On Tuesday, during an interview with CNBC at the Money 20/20 Europe 2018 conference, Ripple CEO, Brad Garlinghouse, said that XRP transaction were “a thousand times” faster and cheaper than BTC, explained why he is so confident that XRP will be adopted by banks for use with xRapid very soon, and called the pending class action lawsuit “outrageous.”

Sensing the widespead misconceptions surrounding Ripple, its token XRP, and its products (xCurrent, xVia, and XRapid), Garlinghouse started by explaining what XRP the cryptocurrency is used for:

“Ripple is focused on solving the exact problem you described: how do we make cross-border payments massively more efficient, for remittances, for corporates? We use a digital asset called XRP as part of that flow, and we use XRP because it’s a thousand times faster than Bitcoin in transactions and a thousand times cheaper than Bitcoin in transactions. We think the utility of XRP is such that it’s the most efficient digital asset to solve this problem. So, Ripple the company is building on top of this open source ecosystem that I call the XRP ecosystem, and Ripple is building vertically on top of that as a payments company.”

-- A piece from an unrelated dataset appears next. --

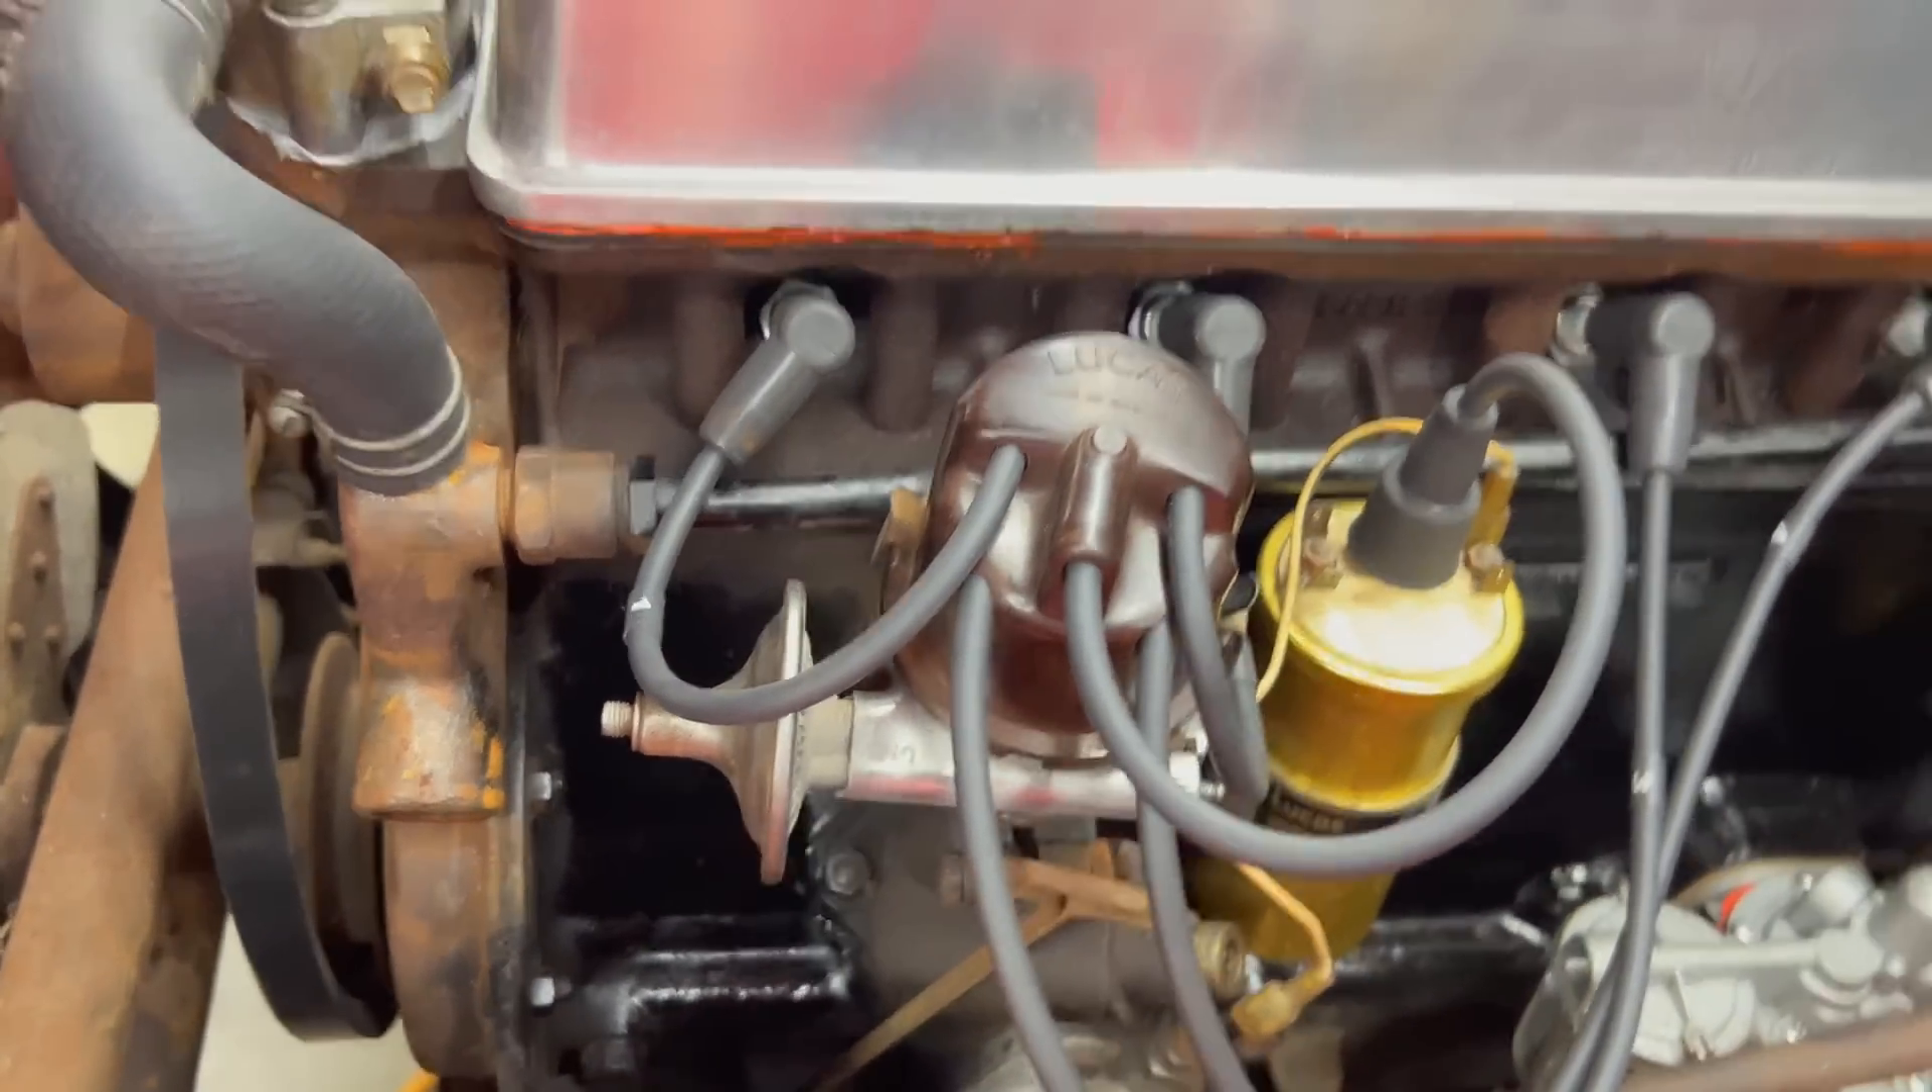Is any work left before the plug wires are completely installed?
No.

Garlinghouse was then asked to respond to recent criticisms (such as that of the host of CNBC Africa’s “Crypto Trader” show, Ran Neu-Ner) of XRP, namely that XRP the cryptocurrency has very limited value at the moment because although over 100 banks and other financial institutions have signed up to use RippleNet, no financial institution is currently using xRapid (which is the only Ripple product that needs the XRP token) in production. The Ripple CEO replied:

“Well, the first problem that Ripple focused on is engaging with those banks to solve a real world problem for them. So, we’ve been successful, as you mentioned, signing up over a hundred banks using a product we call xCurrent, and xCurrent allows two banks to settle in fiat basically in real-time. Today, that takes day, is very expensive, and has a very high error rate, as high as 6%. So that works when there are two banks that are working together that already have fiat. If we wanted to go to a third bank where we don’t have liquidity, where we don’t have a pre-funded account [a “nostro” account], that’s where a product like xRapid comes into play. xRapid uses XRP to fund real-time liquidity. So, no longer do I have to pre-fund. There’s trillions of dollars parked around the world pre-funded between banks, between corporates, corporates at banks, if we could make those trillions of dollars more efficient, we make the entire global financial system more efficient.”

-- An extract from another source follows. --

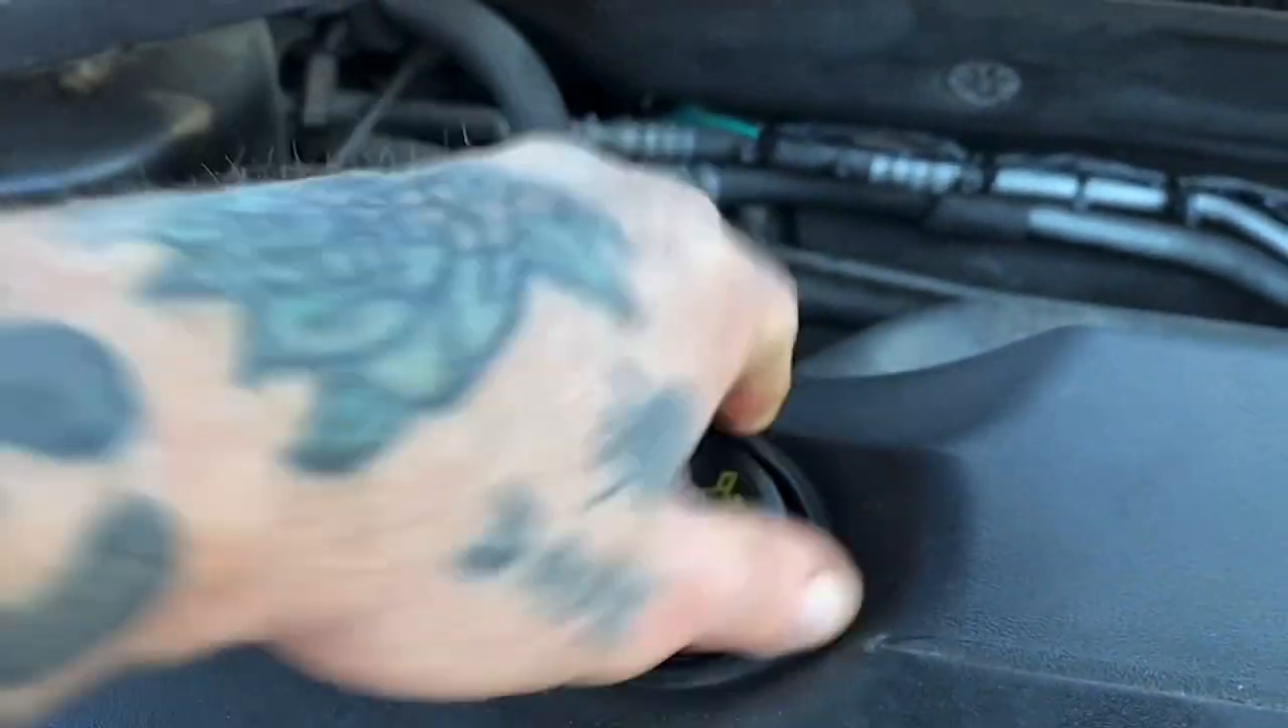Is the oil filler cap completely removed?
No.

This all sounds great; so is xRapid not already being used in production. Well, Garlinghouse had a good answer for that. xRapid was only released as a beta product a few months ago, and it is still in beta. In Garlinghouse’s own words:

“So, we launched xRapid… as a beta product late Q3, early Q4 last year. We announced our first pilot customers on xRapid late Q4. We announced six more in Q1. And these are big names in the remittance world, names like Western Union and Moneygram… And what we’ve found is that xRapid is saving them between 40% and 70% compared to their existing tools for managing and spreading liquidity around. So, xRapid is doing exactly what we thought. We expect to go into production with that product very very shortly, and we think as we continue to move a beta product to a production product, more and more banks, more and more other financial institutions get onboard… The point I’ve made continually, as I’ve heard skeptics spread misinformation, is if we can deliver a better product for a better price, banks and other financial institutions will get onboard.”

 Finally, when questioned about the class action lawsuit filed against Ripple by U.S. investor Ryan Coffey early last month, Garlinghouse called the lawsuit “outrageous”:

“Here’s somebody who held XRP for, I think, two weeks… and is making some claims… Whether or not XRP is a security is not going to be dictated by one lawsuit… I think it’s very clear that XRP is not a security, it does exist independently of Ripple the company. If Ripple the company is shut down tomorrow the XRP ecosystem would continue to exist. It’s an independent, open-sourced technology… From an ownership point of view, owning XRP doesn’t give you any ownership of Ripple equity. And also, as we just talked about, XRP has a lot of utility, so to me it’s quite different than what a security you know looks like and I think ultimately we’ll find that conclusion.”